Emre AKMAN / ŞİFRE
Cuma günü Çankaya'da yapılan AB Zirvesi ile ilgili manşet ve yorumlara bakıyorum çoğu fiyasko.
Olanı biteni en iyi anlatan Hasan Kaçan'ın çizgisi. Bir karikatür tonlarca laf kalabalığından daha iyi anlatıyor olanı biteni.
Karikatüre dikkatlice bakın. Ecevit'in kırık kaburgaları ile kürek çektiği hükümet kayığı su alıyor. Bahçeli ise batan gemide ayağa kalkarak varlık göstermeye çalışıyor.
Karikatürün devamı da olmalıydı. AKP ve Saadet Partisi de batan iktidar kayığına eklenmiş römorkun içinde el çırpıyor. Akdeniz sahillerinden AB kıyılarına yelken açtıklarını sanıyorlar.
İşte dünkü zirvenin millet tarafından algılanışı bu oldu.
3'lü iktidarın mızmız MHP'si, üçlü muhalefetin mızmız DYP'si zirveye katılmadığı için beşi bir yerde iktidar ve muhalefetin millet gönlünde silinişini resmeden zirve fotoğrafı...
Yılmaz, Ecevitsiz DSP, Erdoğan ve Kutan mandacılıkta adeta yarıştılar. Öyle ki AB medya komiseri Birand, bütün gün Erdoğan'ı konuk ederek ağzı kulaklarında sorular sordu, taahhütlerini en az beş kez tekrar ettirdi.

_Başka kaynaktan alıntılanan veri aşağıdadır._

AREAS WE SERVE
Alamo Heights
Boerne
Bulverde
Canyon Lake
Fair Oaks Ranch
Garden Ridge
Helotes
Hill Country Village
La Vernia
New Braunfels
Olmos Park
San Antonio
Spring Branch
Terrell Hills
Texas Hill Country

Bir ara CNN-Türk logosu gitti. CNN-Tayyip logosuna dönüştü sandım.
Çiller, bu gözleri bağlanmış AB'ci siyaset acemilerinin varlığını fırsat bilerek bu kötü fotoğrafta yer almama kurnazlığı içindeydi.

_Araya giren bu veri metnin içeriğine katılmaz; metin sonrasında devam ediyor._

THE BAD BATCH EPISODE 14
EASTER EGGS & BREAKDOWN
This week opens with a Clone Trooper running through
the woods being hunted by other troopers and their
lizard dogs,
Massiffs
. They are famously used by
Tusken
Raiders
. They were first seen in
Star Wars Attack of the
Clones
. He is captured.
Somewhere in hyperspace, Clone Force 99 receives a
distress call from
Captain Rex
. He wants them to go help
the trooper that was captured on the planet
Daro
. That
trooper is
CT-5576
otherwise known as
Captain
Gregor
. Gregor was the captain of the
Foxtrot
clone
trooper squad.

Ama son tahlilde o da Gümrük Birliği'ne palas pandıras ülkeyi sokmanın günahını taşıyan müfrit AB'ci. Tek şartı var beni iktidar ortağı yapın, ülkeyi hangi cendereye sokmak istiyorsanız bana söyleyin, ben ancak gereğini yaparım.

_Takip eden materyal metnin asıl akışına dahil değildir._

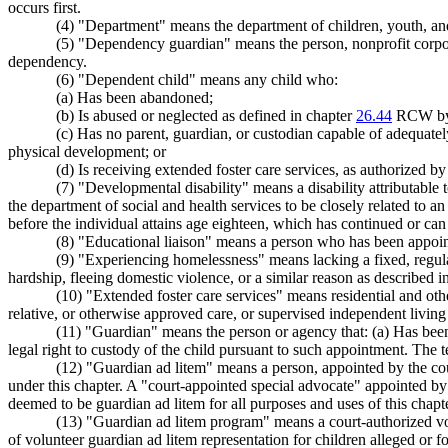
occurs first.
(4) "Department" means the department of children, youth, and
(5) "Dependency guardian" means the person, nonprofit corporati
dependency.
(6) "Dependent child" means any child who:
(a) Has been abandoned;
(b) Is abused or neglected as defined in chapter
26.44
RCW by a
(c) Has no parent, guardian, or custodian capable of adequately
physical development; or
(d) Is receiving extended foster care services, as authorized
(7) "Developmental disability" means a disability attributable t
the department of social and health services to be closely related to an i
before the individual attains age eighteen, which has continued or can b
(8) "Educational liaison" means a person who has been appoint
(9) "Experiencing homelessness" means lacking a fixed, regula
hardship, fleeing domestic violence, or a similar reason as described 
(10) "Extended foster care services" means residential and ot
relative, or otherwise approved care, or supervised independent living 
(11) "Guardian" means the person or agency that: (a) Has been
legal right to custody of the child pursuant to such appointment. The
(12) "Guardian ad litem" means a person, appointed by the cour
under this chapter. A "court-appointed special advocate" appointed by t
deemed to be guardian ad litem for all purposes and uses of this chapte
(13) "Guardian ad litem program" means a court-authorized vol
of volunteer guardian ad litem representation for children alleged or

Şu sözler daha nasıl yorumlanabilir.
"Siz nerede muhalefetin bir ülkeyi AB'ye soktuğunu gördünüz, muhalefet sokmaz, iktidar sokar."
Önce iktidar sorununu çözelim diyor. Bahçeli'ye gelince... Medyaya bakılırsa Bahçeli ortaklarına rest çekmiş. Gerekirse çekiliriz demiş. Böyle medya var oldukça Bahçeli gibi siyasetçiler her türlü tavizi verebilir. Ve millete bunu zafer diye takdim edebilir.
Oysa gerçek bunun tam aksi. Zirvenin en samimi AB'cisi Bahçeli'ydi. Çünkü bir kere Bahçeli, Cumhurbaşkanı'nın açıkladığı ortak metne hiçbir itiraz şerhi koymadan imza atmış bulunuyor.
Zirvede alınan kararları yansıtan metinde hükümetin AB yolunda daha önce ödediği bedellerden övgüyle söz edildikten sonra Anayasa ve yasalarda AB talepleri doğrultusunda yeni açılımlar yapılması için Meclis'te çalışmaların acil olarak sonuçlandırılması... Yani idam, Kürtçe eğitim gibi...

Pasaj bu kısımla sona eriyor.